Saved data entries:
####################

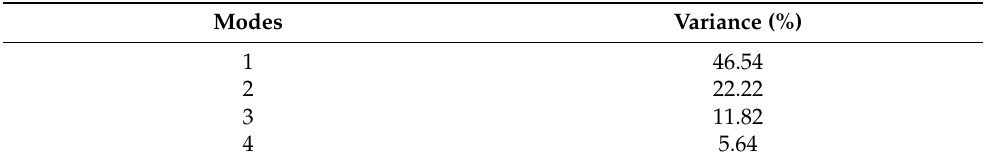
Table 2. Percentage of variance explained by the first four modes of variability of the surface pressure (SP) residuals.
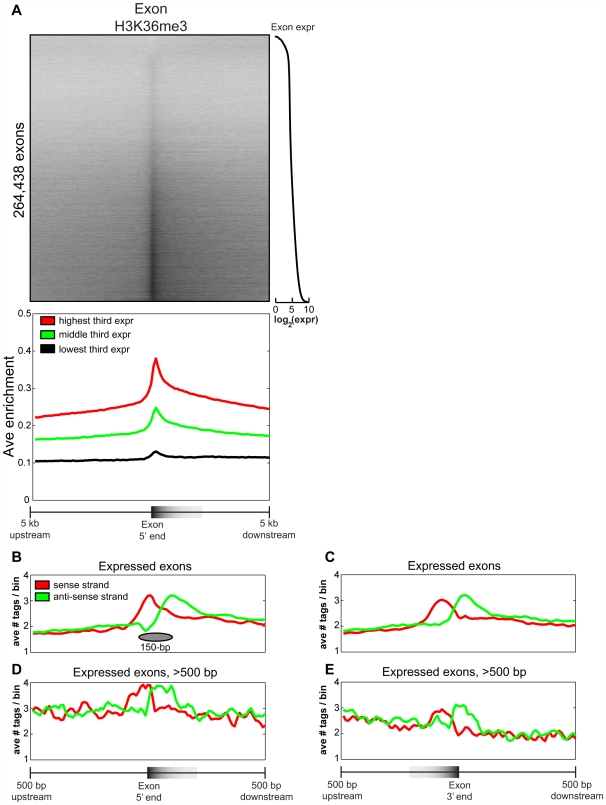
H3K36me3 marks exon 5′ ends and is a global mark of
expression.(A) The top panel is a heat map of H3K36me3 enrichment at all human
exons, sorted by exonic expression (right). The bottom panel is the
average H3K36me3 enrichment profile of the lowest, middle, and highest
third of expressed exons from the top panel. The distribution of
H3K36me3 reads within ±500 bp of exon (B) 5′ ends
and (C) 3′ ends of the top 50% expressed exons in
the human genome. In red are reads on the sense strand in the direction
of transcription, and in green are anti-sense reads. A schematic of a
positioned a nucleosome is shown. (D–E) As in (B–C),
but focusing on expressed exons longer than 500 bp.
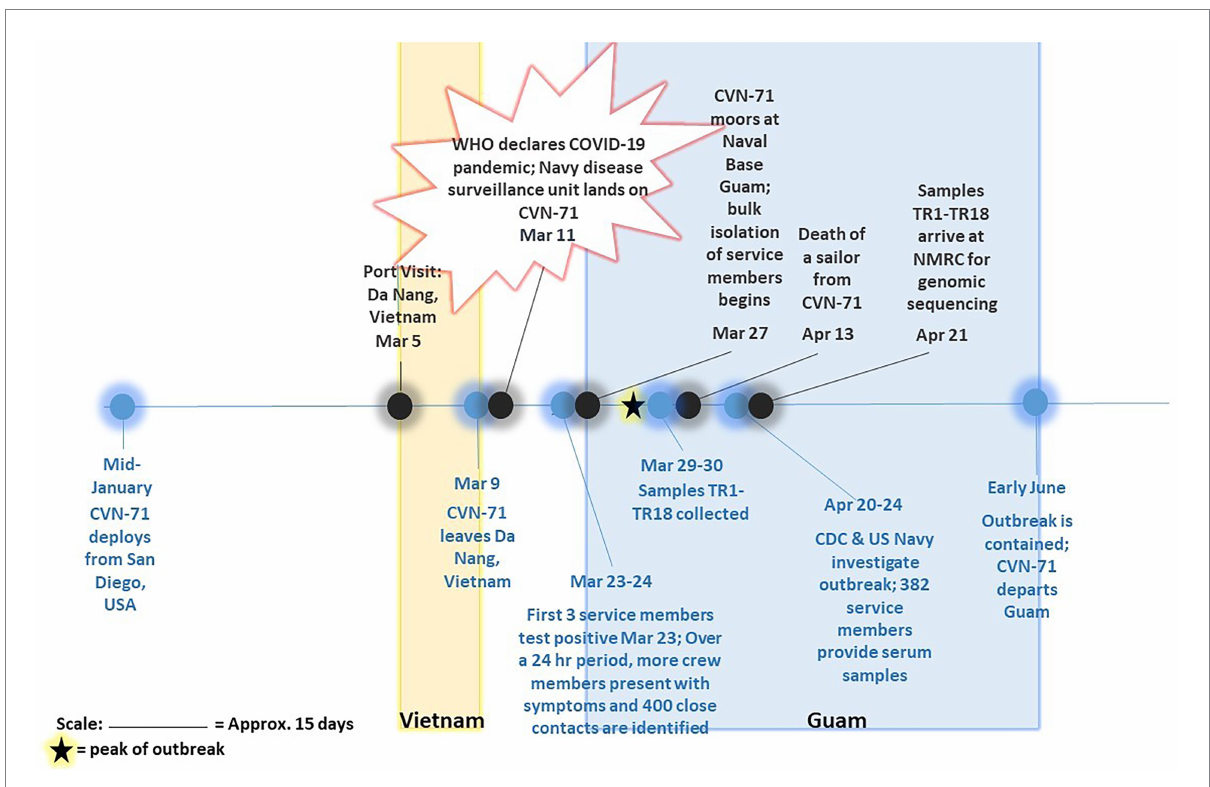
FIGURE 1 Timeline of COVID-19 outbreak on aircraft carrier USS Theodore Roosevelt in 2020. Major events pertaining to and surrounding outbreak of COVID-19 on CVN-71 as gathered from available references (Alvarado et al., 2020; Payne et al., 2020; Pike and Koblentz, 2020; Stewart and Ali, 2020; U.T.R.P. Affairs, 2020) are depicted, including collection of 18 samples of convenience for sequencing-based surveillance. The peak of outbreak as per Alvarado et al. (2020) is indicated on the timeline with a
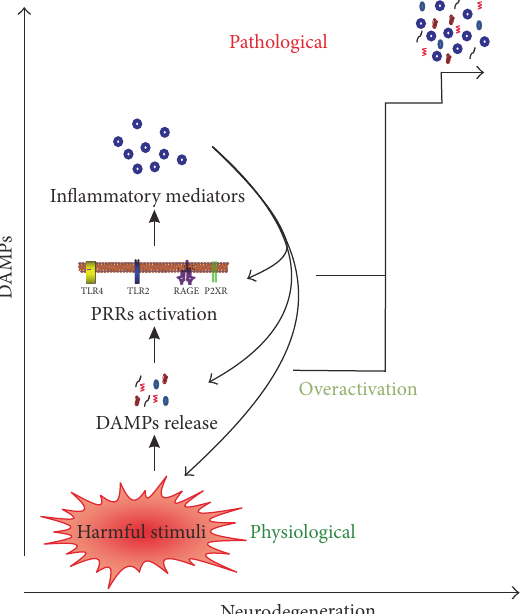
Figure 3: Propagation of “damage signals.” Harmful stimuli in the brain (e.g., brain injury and excessive neurodegeneration) generate endogenous DAMPs that induce the release of inflammatory medi- ators by activating PRRs. In turn, these molecules upregulate their own expression, directly activate the release of DAMPs, and trigger further tissue damage leading to increasing DAMPs level. Hence, a sustained aggressivecycle may result inchronic neuroinflammation. However, a controlled release of DAMPs has beneficial roles in immunity and tissue repair process.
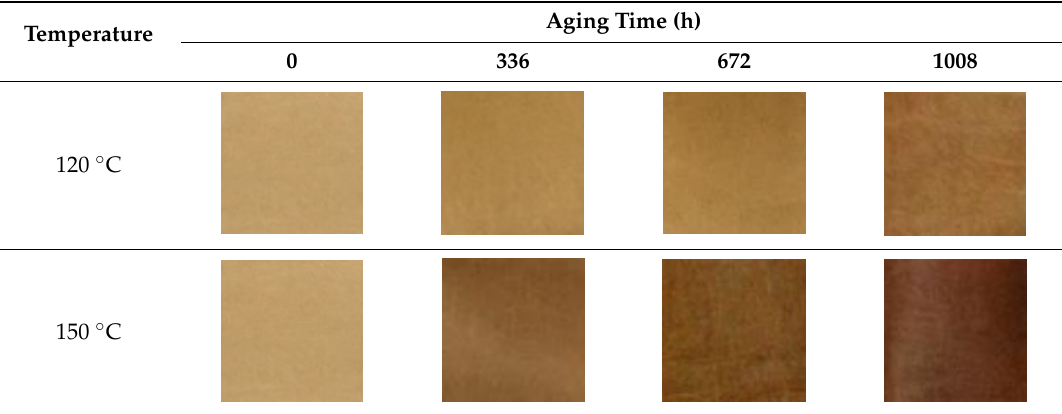
Figure 4. Correlation between DP and TS of paper samples at aging temperature ( a ) 120 °C and ( b ) 150 °C. Table 2. Visual appearances of paper surface.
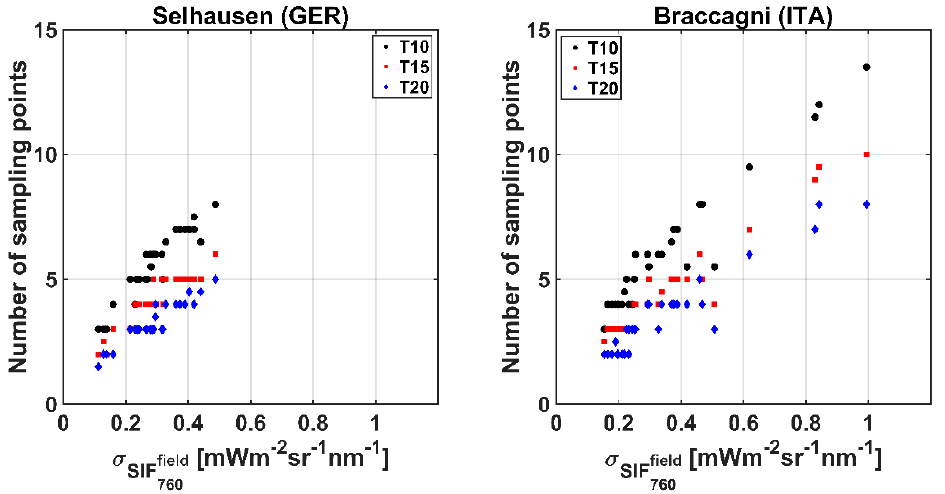
Figure 3. The 95th percentile of the number of sampling points needed to meet the three selected thresholds for the monocultural fields in Selhausen (Germany) and Braccagni (Italy) experimental sites using a random sampling approach.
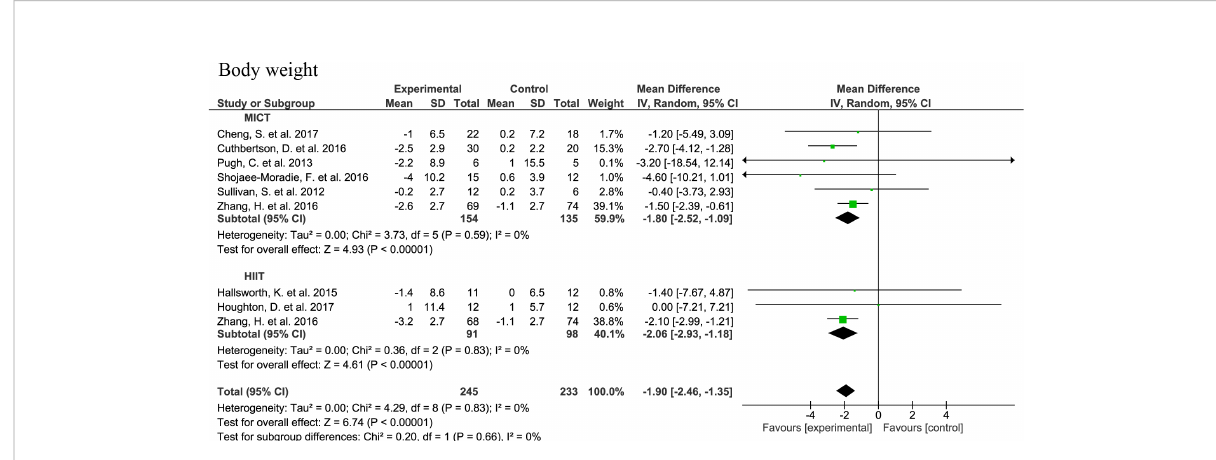
FIGURE 4 Forrest plot for the effect of moderate-interval continuous training (MICT) and high-intensity interval training (HIIT) on total body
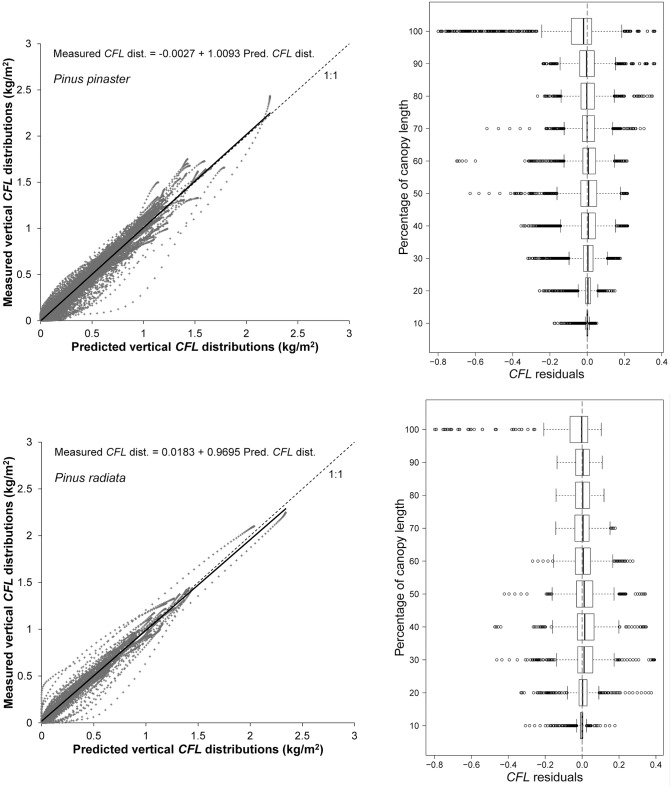
Scatter diagrams of vertical CFL distributions estimated from field data against predicted vertical CFL distributions obtained using stand variables as predictors.The solid line represents the linear model fitted, and the broken line is the 1:1 line (left, first column). Box plot of CFL residuals (using stand variables as predictors) against canopy length classes (right, second column). Graphs for P. pinaster are in the first row and for P. radiata in the second row.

####################

TASK BRIEF:
From the records above, give again only the part that opens with the line containing "but focusing on" and closes with the line containing "FIGURE 1 Timeline". Keep both ends but drop the pictures.

ANSWER BELOW:
but focusing on expressed exons longer than 500 bp.
FIGURE 1 Timeline of COVID-19 outbreak on aircraft carrier USS Theodore Roosevelt in 2020. Major events pertaining to and surrounding outbreak of COVID-19 on CVN-71 as gathered from available references (Alvarado et al., 2020; Payne et al., 2020; Pike and Koblentz, 2020; Stewart and Ali, 2020; U.T.R.P. Affairs, 2020) are depicted, including collection of 18 samples of convenience for sequencing-based surveillance. The peak of outbreak as per Alvarado et al. (2020) is indicated on the timeline with a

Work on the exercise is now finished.